Human pose keypoint data
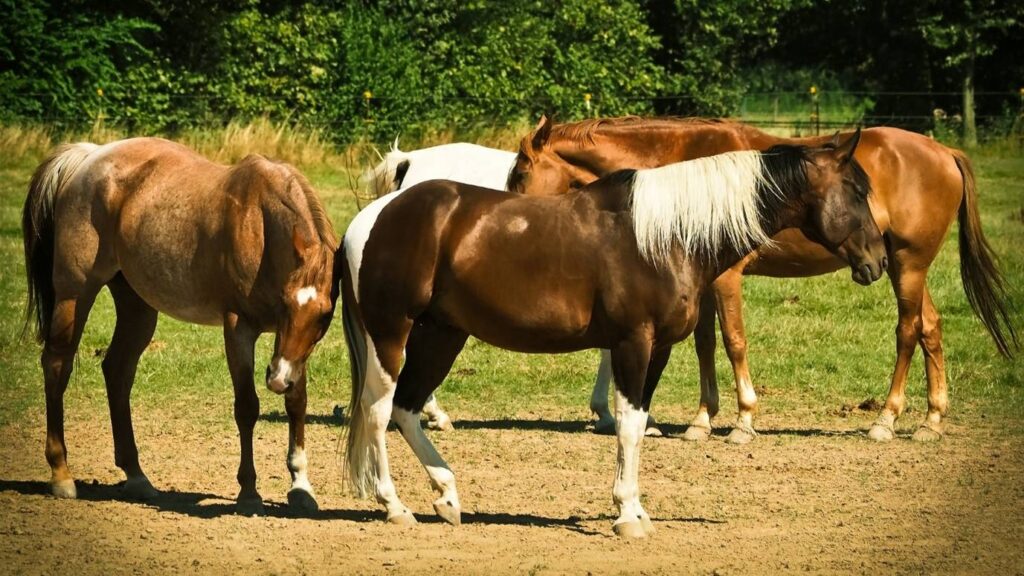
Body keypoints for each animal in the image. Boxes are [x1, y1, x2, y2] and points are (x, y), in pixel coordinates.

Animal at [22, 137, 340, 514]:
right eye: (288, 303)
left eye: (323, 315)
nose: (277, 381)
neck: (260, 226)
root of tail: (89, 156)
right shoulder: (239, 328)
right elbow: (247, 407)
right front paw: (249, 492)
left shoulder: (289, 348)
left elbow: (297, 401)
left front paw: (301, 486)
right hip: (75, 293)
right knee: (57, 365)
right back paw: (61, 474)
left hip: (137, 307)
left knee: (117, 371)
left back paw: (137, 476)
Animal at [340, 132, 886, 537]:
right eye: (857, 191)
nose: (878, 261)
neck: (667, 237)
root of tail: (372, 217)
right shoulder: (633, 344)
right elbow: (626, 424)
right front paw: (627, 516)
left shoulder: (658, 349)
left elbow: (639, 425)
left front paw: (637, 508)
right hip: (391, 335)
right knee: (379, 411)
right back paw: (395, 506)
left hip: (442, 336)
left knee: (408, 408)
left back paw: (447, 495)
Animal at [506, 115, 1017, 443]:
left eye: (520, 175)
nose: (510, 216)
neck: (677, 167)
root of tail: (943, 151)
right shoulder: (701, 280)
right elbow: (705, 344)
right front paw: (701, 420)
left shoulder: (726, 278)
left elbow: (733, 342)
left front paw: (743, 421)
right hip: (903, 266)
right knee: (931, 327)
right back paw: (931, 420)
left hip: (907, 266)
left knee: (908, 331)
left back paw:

WORK INSTRUCTIONS
Filter the data for the string "knee" and copy every line that has it.

TASK RESPONSE
right knee: (57, 365)
left knee: (117, 371)
right knee: (379, 411)
left knee: (408, 408)
right knee: (931, 327)
left knee: (908, 331)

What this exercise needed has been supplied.